Convert Word .doc files to .html using ASP.NET

Programatically converting Word DOCs to HTML

This article describes how to use ASP.NET 2 to convert documents in Word .doc format into .html documents. This is done using the built-in features of MS Word, via the COM object.

The reason for doing this was as follows: I wanted to allow users to upload files to my Intranet, through their browser, and make them available for other people to look at. But if they uploaded Word documents, only people with Word installed would be able to view them, causing problems for Mac & Linux users. So, I wanted to get my server to convert the .doc file into a .html file automatically, at the point when the file is uploaded. There was no way that I was going to reverse-engineer a Word doc and figure out how to convert it into html, so instead I used the built-in facility inside MS Word that does this for you. If you give it a Word doc, it will save a .html file, and a separate folder with all the necessary images in it, all linked properly to the html file. Yes, I admit it is an html file full of weird codes, but it does work, in fact very nicely.

How to do it

The first step is that you must have MS Word installed on the server where this ASP.NET page is going to be running. You then add a reference to your ASP.NET project, telling Visual Studio where to find the vital Word library. To do this:

  1. In Solution Explorer, right-click on your project root and select "Add Reference".
  2. Go to the COM tab and find Microsoft Word 11 Object Library.
  3. Click on it and then click OK.

Once you have done this, you will be able to use the "Word" namespace in your project.

To test it, make a sample webpage, perhaps called test.aspx, and put a FileUpload, a Button and a Label on it.
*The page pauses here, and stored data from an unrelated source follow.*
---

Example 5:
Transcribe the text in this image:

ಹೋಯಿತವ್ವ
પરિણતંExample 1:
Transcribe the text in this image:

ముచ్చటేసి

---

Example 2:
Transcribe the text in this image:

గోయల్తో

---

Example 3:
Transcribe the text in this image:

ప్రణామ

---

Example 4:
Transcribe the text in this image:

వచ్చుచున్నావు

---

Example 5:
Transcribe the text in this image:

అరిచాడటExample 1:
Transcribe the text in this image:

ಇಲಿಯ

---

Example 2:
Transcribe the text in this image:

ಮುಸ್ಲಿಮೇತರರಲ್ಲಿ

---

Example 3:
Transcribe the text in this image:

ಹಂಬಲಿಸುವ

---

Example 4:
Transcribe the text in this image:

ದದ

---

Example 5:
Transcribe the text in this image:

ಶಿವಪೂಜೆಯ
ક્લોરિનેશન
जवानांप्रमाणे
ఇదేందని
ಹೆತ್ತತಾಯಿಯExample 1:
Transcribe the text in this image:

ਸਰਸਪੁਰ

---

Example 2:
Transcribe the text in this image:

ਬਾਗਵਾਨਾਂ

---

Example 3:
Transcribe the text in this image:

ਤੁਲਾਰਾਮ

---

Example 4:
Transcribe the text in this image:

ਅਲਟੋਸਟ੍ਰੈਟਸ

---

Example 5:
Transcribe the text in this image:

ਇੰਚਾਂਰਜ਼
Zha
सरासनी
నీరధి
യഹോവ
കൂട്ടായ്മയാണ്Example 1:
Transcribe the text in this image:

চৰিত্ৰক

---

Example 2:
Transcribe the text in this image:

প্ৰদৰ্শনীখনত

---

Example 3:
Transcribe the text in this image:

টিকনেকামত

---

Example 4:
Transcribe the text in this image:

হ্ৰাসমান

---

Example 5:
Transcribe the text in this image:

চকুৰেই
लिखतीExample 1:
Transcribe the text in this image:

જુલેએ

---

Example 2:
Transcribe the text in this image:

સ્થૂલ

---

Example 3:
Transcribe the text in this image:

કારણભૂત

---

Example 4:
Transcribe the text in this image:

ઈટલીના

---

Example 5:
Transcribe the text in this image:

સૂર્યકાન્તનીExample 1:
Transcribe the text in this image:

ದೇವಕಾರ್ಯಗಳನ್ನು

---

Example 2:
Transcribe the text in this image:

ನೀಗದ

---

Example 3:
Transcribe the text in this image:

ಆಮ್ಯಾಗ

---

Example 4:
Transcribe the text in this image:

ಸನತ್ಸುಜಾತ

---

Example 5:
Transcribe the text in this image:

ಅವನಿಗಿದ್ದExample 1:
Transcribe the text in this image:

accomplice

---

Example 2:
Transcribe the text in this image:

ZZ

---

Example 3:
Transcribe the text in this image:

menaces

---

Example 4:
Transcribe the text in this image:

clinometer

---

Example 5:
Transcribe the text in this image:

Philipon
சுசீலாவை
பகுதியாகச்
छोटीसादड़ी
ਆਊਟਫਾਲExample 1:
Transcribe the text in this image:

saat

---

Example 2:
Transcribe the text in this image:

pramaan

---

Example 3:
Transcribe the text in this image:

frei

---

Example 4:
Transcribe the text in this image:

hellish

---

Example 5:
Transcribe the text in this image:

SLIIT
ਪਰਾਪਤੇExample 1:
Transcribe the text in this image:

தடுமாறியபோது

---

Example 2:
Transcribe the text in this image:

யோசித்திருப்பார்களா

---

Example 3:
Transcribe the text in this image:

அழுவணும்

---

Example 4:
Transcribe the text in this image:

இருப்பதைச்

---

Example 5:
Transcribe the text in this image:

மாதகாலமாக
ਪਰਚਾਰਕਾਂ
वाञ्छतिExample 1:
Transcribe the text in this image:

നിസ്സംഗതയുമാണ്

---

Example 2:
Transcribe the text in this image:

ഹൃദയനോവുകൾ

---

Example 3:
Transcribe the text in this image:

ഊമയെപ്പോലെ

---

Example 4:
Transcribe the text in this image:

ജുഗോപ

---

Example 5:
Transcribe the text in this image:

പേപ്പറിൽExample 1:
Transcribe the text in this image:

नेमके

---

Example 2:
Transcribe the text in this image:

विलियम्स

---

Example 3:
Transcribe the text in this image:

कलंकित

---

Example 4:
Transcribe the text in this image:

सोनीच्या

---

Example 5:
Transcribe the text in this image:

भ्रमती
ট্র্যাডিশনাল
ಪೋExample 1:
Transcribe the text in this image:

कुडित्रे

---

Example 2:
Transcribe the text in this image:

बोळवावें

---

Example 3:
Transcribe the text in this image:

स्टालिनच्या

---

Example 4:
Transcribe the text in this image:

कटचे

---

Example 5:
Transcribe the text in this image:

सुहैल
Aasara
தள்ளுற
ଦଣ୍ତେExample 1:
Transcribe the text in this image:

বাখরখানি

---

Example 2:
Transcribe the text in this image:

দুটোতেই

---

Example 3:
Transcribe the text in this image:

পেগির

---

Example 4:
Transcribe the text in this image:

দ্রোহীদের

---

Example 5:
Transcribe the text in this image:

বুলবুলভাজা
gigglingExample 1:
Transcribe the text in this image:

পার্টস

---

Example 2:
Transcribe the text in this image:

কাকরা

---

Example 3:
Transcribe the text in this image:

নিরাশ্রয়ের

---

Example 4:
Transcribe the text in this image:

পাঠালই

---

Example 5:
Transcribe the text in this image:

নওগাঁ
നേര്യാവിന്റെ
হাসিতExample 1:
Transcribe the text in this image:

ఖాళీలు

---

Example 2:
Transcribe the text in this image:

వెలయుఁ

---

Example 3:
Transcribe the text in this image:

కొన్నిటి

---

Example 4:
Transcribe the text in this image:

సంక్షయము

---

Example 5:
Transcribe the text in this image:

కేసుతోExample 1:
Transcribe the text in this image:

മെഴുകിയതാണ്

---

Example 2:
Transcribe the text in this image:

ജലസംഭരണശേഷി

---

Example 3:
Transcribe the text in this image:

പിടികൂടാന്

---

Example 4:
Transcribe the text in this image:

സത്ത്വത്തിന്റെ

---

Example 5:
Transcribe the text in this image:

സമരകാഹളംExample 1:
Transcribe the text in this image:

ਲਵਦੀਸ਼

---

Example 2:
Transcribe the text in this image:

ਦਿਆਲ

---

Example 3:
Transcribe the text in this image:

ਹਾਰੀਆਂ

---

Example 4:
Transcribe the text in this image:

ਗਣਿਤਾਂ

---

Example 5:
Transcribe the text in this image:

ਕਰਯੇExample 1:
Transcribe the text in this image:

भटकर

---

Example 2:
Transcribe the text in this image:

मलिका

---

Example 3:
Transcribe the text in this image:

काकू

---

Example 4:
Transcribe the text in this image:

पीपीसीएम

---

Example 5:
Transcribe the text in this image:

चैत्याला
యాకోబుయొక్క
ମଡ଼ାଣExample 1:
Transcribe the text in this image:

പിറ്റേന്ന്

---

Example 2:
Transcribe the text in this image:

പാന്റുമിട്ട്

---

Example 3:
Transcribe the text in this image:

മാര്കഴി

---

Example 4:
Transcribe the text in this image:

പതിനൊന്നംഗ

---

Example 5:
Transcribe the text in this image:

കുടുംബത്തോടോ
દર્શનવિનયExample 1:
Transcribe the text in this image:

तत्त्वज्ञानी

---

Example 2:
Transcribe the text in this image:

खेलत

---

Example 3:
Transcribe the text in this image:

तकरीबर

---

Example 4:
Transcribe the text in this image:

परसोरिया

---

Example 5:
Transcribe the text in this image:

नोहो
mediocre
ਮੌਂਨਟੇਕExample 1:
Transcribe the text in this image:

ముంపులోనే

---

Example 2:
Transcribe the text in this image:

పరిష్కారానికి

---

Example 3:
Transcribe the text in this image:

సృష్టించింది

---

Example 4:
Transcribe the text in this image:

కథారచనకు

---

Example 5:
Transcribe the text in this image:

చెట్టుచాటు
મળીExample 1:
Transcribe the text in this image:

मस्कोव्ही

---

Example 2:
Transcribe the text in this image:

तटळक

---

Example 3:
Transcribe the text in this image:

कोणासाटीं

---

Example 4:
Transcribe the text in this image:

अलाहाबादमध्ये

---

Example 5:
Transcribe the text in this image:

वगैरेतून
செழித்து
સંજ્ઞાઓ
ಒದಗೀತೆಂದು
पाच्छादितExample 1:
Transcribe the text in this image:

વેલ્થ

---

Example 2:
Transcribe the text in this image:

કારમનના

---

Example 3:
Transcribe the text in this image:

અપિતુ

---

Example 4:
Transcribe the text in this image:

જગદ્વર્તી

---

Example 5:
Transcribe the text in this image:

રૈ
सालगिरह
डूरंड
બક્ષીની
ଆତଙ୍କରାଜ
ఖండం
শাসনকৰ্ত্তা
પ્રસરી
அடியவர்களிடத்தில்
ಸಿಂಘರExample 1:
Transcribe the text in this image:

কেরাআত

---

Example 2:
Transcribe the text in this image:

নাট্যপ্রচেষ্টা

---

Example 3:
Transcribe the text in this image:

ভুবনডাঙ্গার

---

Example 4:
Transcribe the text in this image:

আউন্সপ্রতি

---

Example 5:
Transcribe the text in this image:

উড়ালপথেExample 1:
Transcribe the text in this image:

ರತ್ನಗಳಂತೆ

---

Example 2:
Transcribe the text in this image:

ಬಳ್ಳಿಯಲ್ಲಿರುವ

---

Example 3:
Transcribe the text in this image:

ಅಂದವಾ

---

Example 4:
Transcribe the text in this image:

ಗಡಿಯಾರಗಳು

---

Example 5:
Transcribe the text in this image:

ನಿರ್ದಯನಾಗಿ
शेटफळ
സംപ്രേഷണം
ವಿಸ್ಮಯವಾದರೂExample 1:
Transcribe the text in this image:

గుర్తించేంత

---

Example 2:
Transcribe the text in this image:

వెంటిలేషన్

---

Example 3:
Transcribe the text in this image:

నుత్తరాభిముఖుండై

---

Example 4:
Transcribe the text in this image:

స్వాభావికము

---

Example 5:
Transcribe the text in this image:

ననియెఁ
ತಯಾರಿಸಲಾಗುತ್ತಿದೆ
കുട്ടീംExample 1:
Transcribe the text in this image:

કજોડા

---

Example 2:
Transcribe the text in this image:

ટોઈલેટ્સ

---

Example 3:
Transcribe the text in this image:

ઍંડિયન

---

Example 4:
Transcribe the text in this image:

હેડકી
The FileUpload component is used to upload the file; the Button is clicked to make the process start, and the Label is used to display a success message.

The complete code for the upload routine is here:

protected void Button1_Click(object sender, EventArgs e)
{
if (FileUpload1.HasFile)
{
// When we click Button1, the file we specify is uploaded to a temporary
// folder, then converted into an html document...
string folder_to_save_in = @"c:\temp\documents\";
string filePath = folder_to_save_in + FileUpload1.FileName;
// This bit does the actual file upload:
FileUpload1.SaveAs(filePath);

// Here we set up a WOrd Application...
Word.ApplicationClass wordApplication = new Word.ApplicationClass();

// Opening a Word doc requires many parameters, but we leave most of them blank...
object o_nullobject = System.Reflection.Missing.Value;
object o_filePath = filePath;
Word.Document doc = wordApplication.Documents.Open(ref o_filePath,
ref o_nullobject, ref o_nullobject, ref o_nullobject, ref o_nullobject, ref o_nullobject,
ref o_nullobject, ref o_nullobject, ref o_nullobject, ref o_nullobject, ref o_nullobject,
ref o_nullobject, ref o_nullobject, ref o_nullobject, ref o_nullobject, ref o_nullobject);

// Here we save it in html format...
// This assumes it was called "something.doc"
string newfilename = folder_to_save_in + FileUpload1.FileName.Replace(".doc", ".html");
object o_newfilename = newfilename;
object o_format = Word.WdSaveFormat.wdFormatHTML;
object o_encoding = Microsoft.Office.Core.MsoEncoding.msoEncodingUTF8;
object o_endings = Word.WdLineEndingType.wdCRLF;
// Once again, we leave many of the parameters blank.
// See http://msdn.microsoft.com/library/default.asp?url=/library/en-us/vbawd11/html/womthSaveAs1_HV05213080.asp
// for full list of parameters.
wordApplication.ActiveDocument.SaveAs(ref o_newfilename, ref o_format, ref o_nullobject,
ref o_nullobject, ref o_nullobject, ref o_nullobject, ref o_nullobject, ref o_nullobject, ref o_nullobject,
ref o_nullobject, ref o_nullobject, ref o_encoding, ref o_nullobject,
ref o_nullobject, ref o_endings, ref o_nullobject);

// Report success...
Label1.Text = "Uploaded successfully!";
// Finally, close original...
doc.Close(ref o_nullobject, ref o_nullobject, ref o_nullobject);
}
}

And that is it really. When you browse to a file and click the upload button, the file is uploaded to your server and stored in the temp folder. Then, this doc file is opened, and a SaveAs performed. This saves the new .html file in the same temp folder, with the associated image files in a subfolder with the same name as the .html file, but with _files appended to its name.